“Supply shocks” make it sound like something that could not be anticipated, rather than something that was caused by active incompetence from auto manufacturers at the start of the pandemic.
The supply shocks of checks notes three years ago, were certainly unanticipated. But it's been three years now, and prices haven't come down even though supply problems are clearing up. So what's up with prices? Well, to paraphrase the old sportscaster Warner Wolf, let's just go to the quarterly reports! Around the all the industries profits are setting records while they reassure investors that supply chain price increases are immaterial, and have full expectation that customers will simply accept the new prices.
>> the idea that firms are capitalizing on their market power by raising their prices higher and faster than the growth in their production costs.

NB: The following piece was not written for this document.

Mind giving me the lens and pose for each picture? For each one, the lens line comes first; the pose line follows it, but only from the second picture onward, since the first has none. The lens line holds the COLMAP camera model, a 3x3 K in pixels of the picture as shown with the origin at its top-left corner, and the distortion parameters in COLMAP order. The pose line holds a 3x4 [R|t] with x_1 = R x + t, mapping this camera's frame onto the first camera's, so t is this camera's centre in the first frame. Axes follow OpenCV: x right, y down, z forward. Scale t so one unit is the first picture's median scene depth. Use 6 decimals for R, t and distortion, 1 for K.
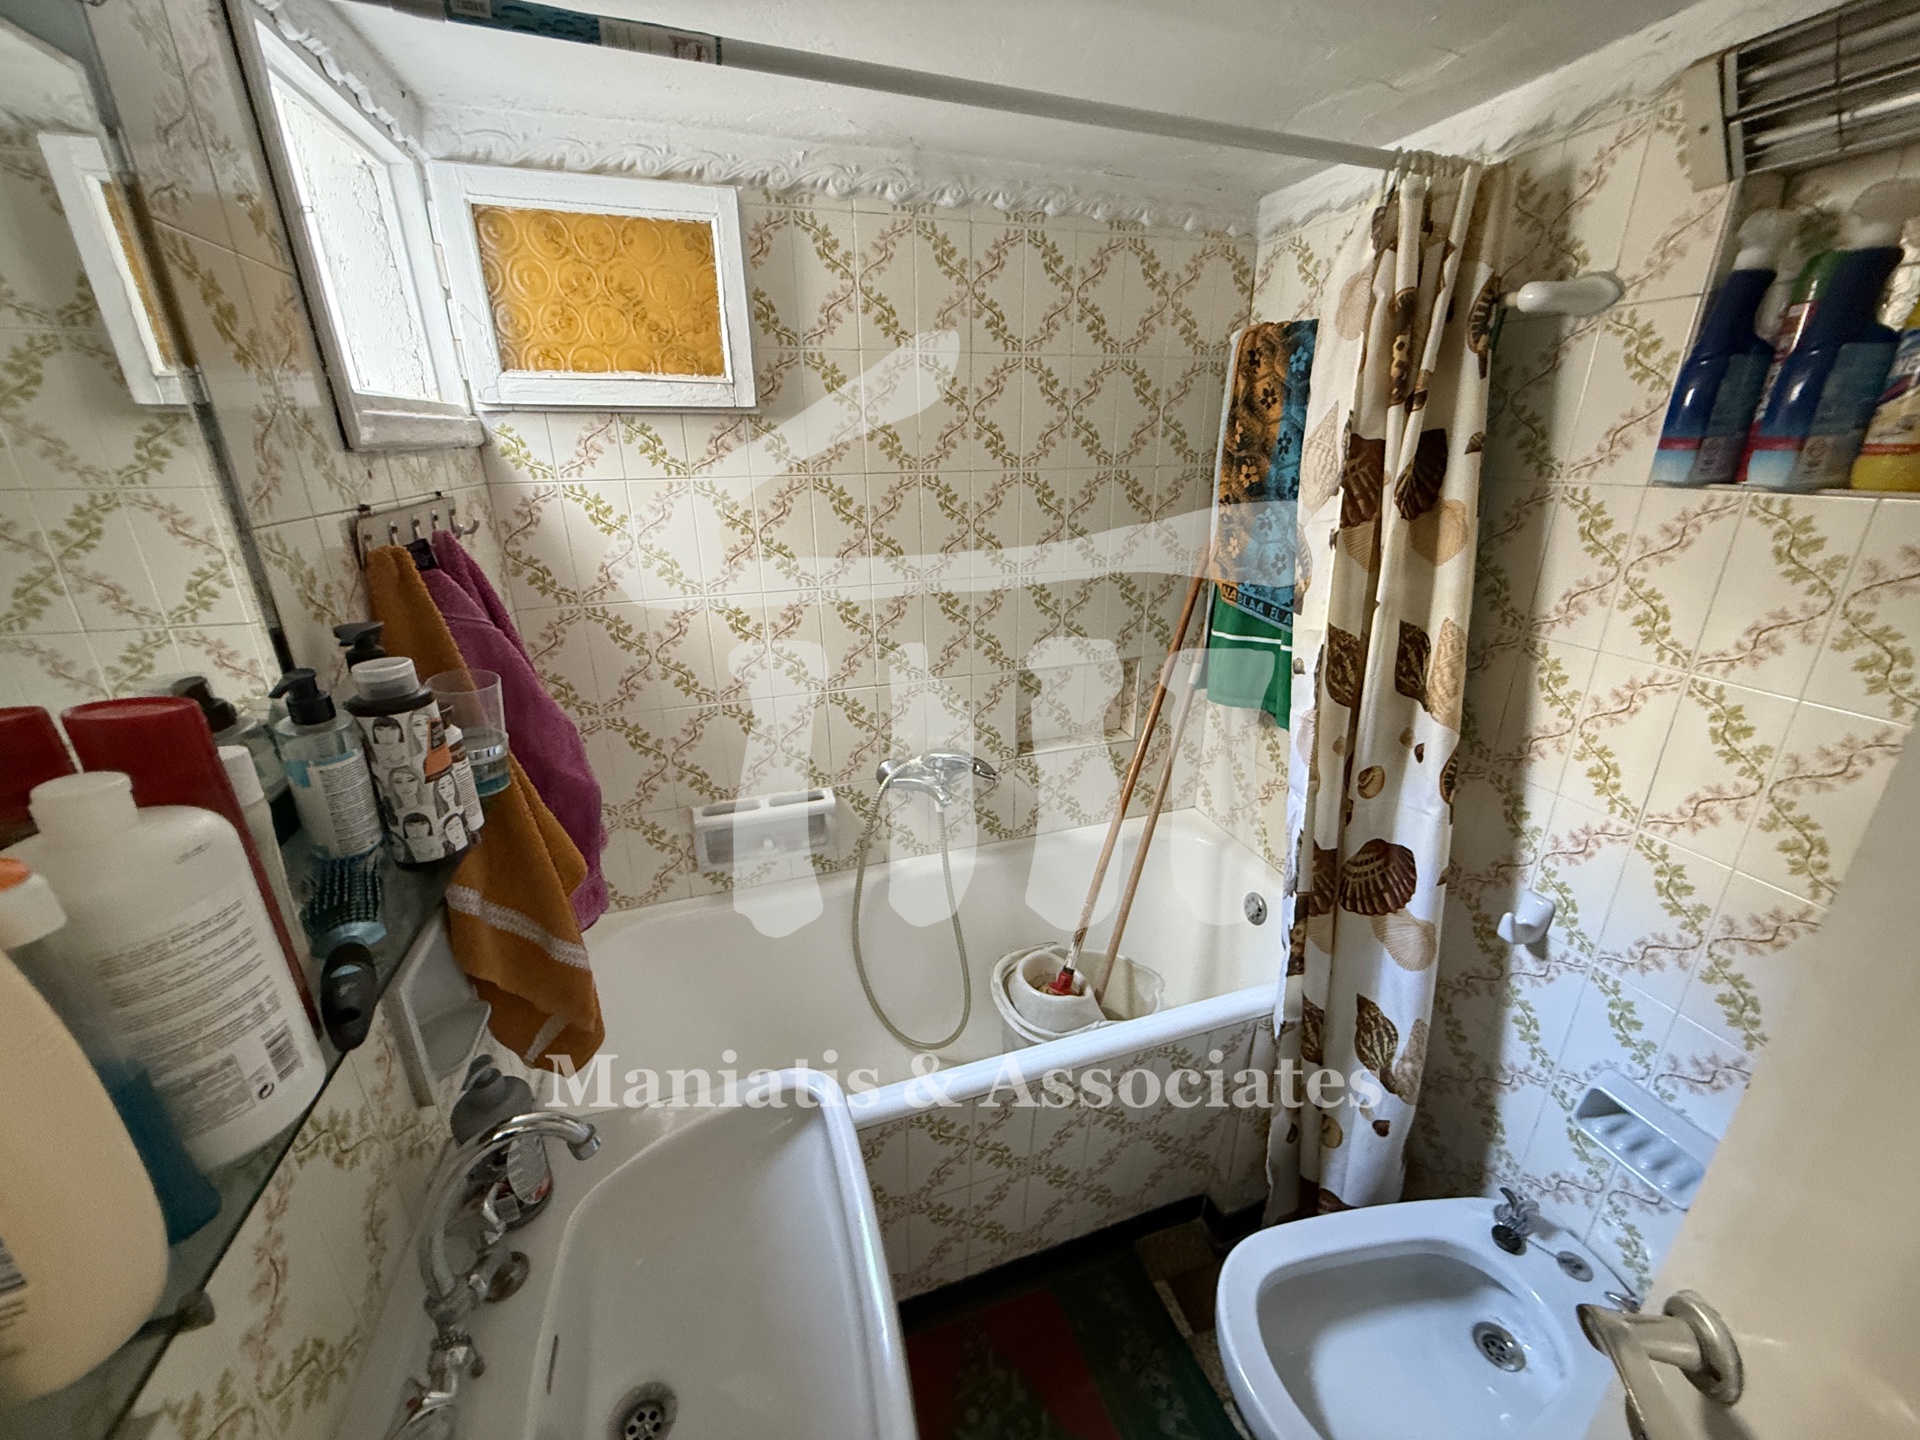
lens RADIAL K [[762.6, 0, 958.1], [0, 762.6, 722.0], [0, 0, 1]] dist [-0.001052, 0.000249]
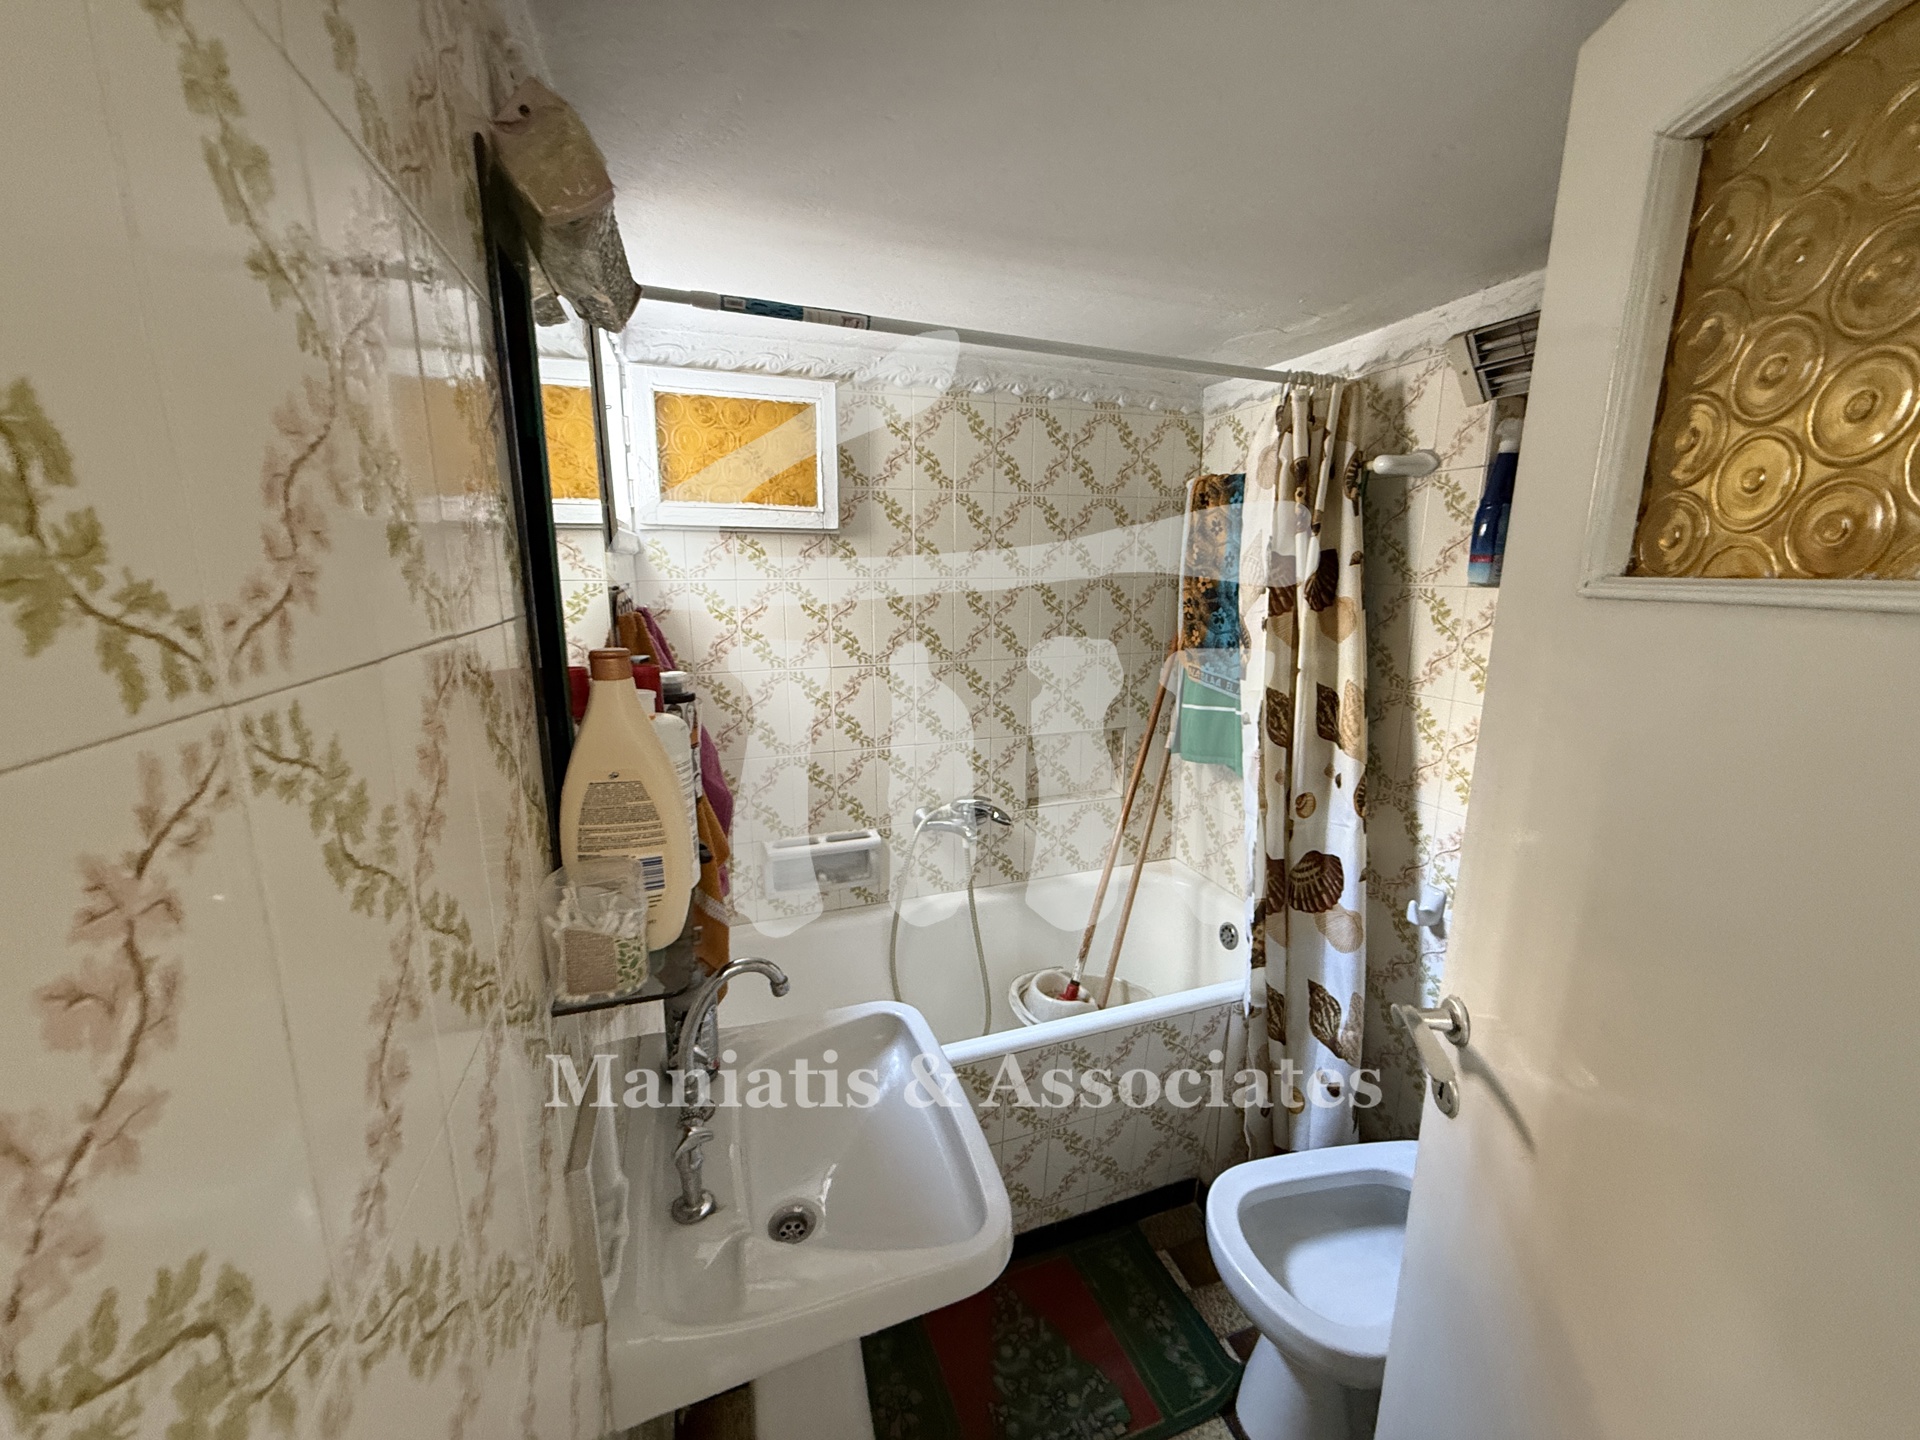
lens RADIAL K [[762.6, 0, 960.4], [0, 762.6, 722.4], [0, 0, 1]] dist [-0.001052, 0.000249]
pose [[0.999584, 0.005245, 0.028357, -0.093863], [-0.000940, 0.988726, -0.149733, 0.137294], [-0.028823, 0.149644, 0.988320, -0.311501]]
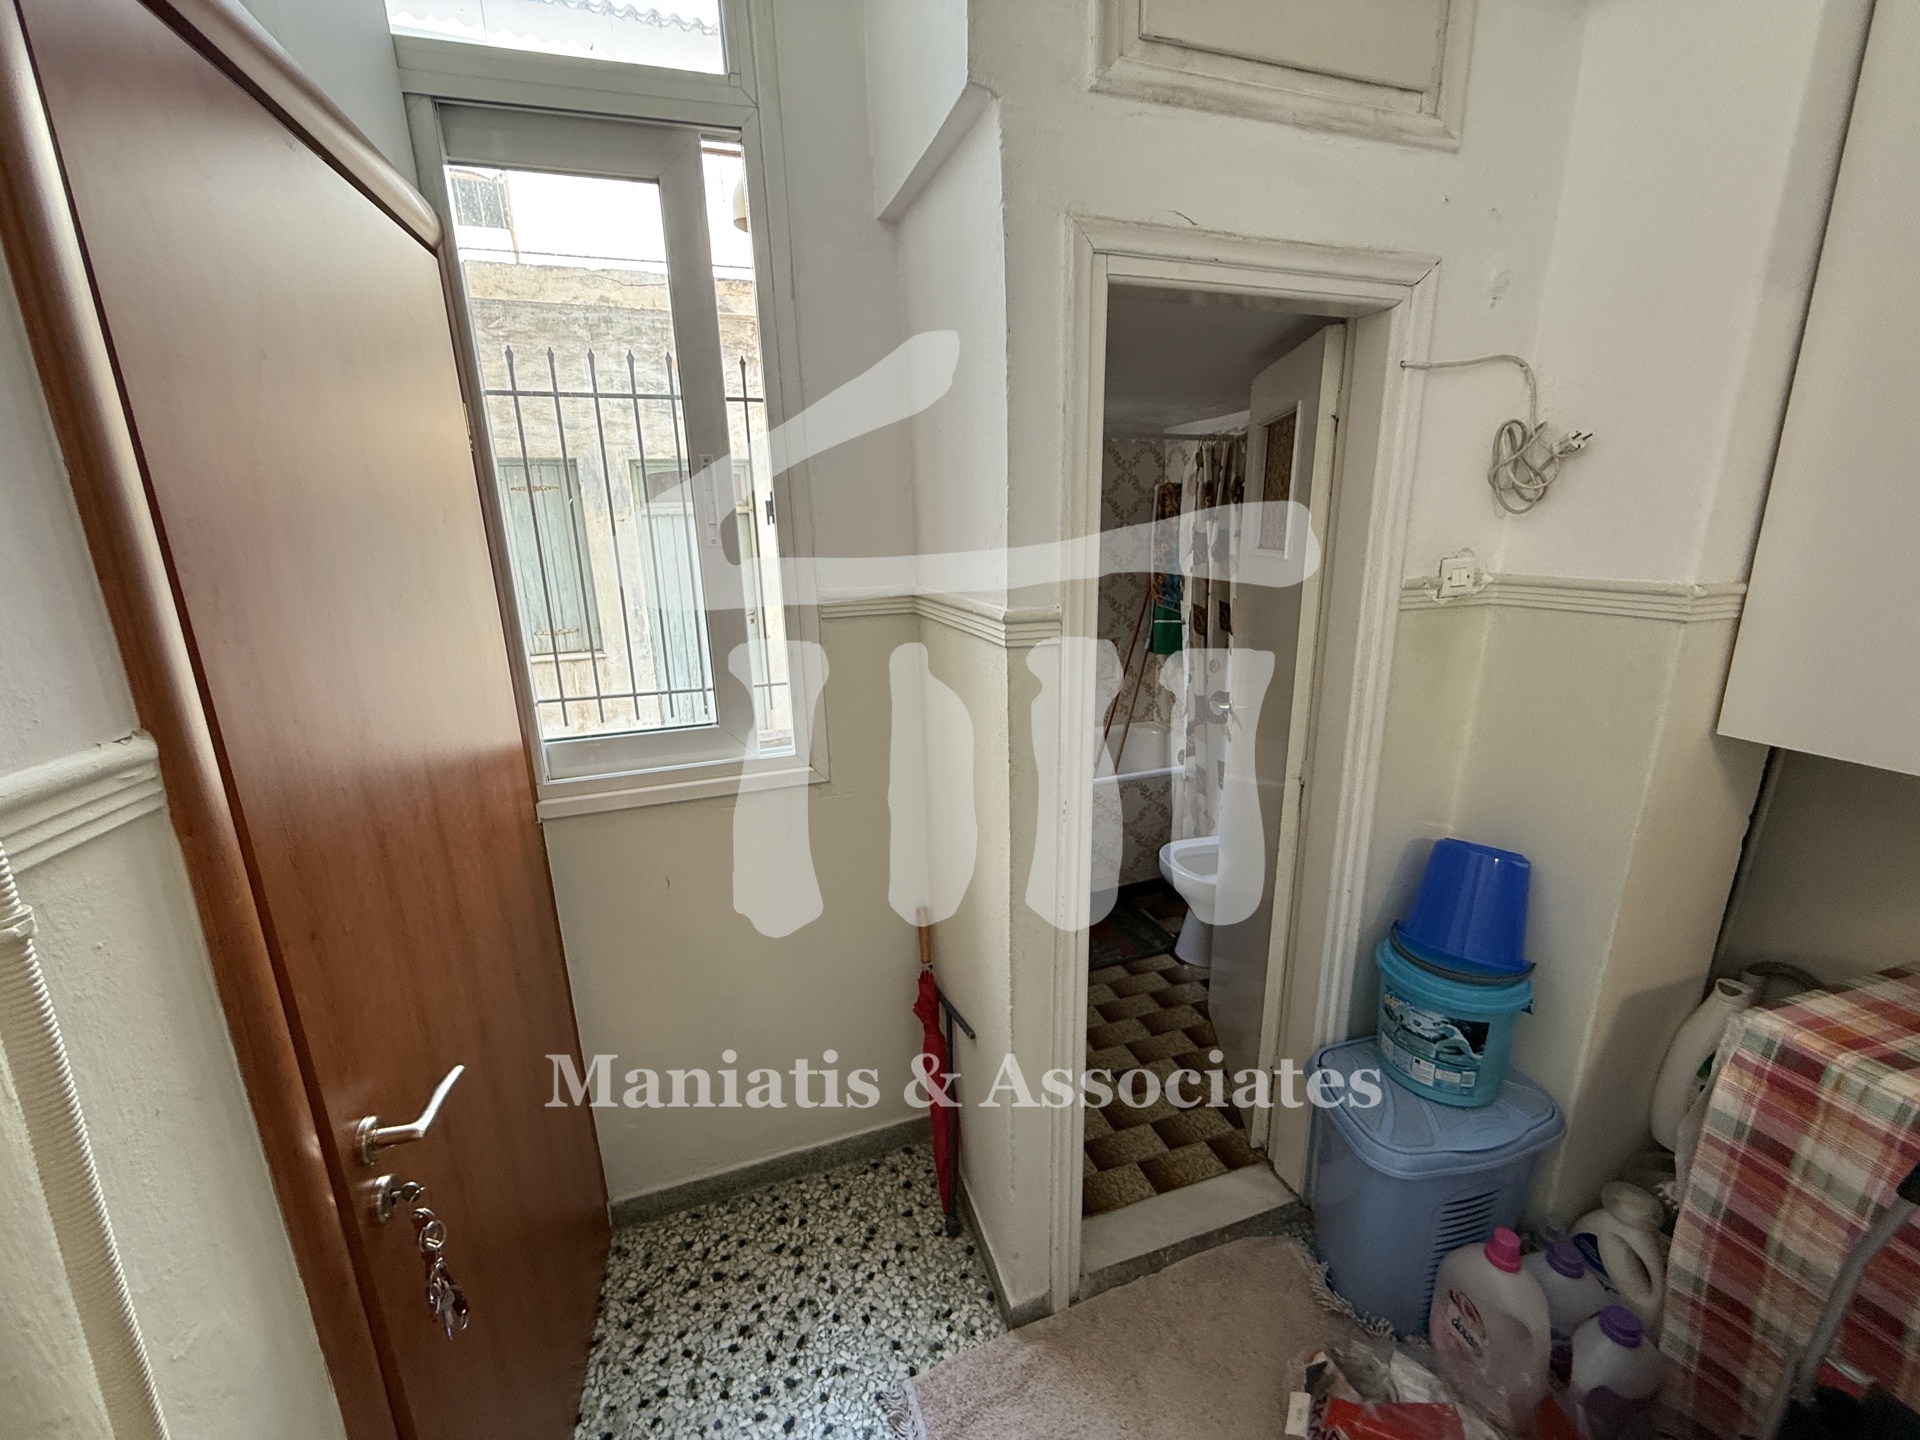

You think this is a plausible explanation in a competitive capitalist economy rather than the problem being trillions of dollars having been printed which devalues all money which makes prices go up which makes the corporations look like they made record profits because you HAVE to charge more money because all money is worth less and every input costs more? I'm not saying they didn't necessarily make record profits, btw, but if they did then good on them and that smells like a blood in the water type of business opportunity.
Even worse, when you dive into the "supply shocks" they were all in all fairly minor and tracked the decrease in demand. A lot of inflation is just companies using the excuse to raise prices and pad the bottom line.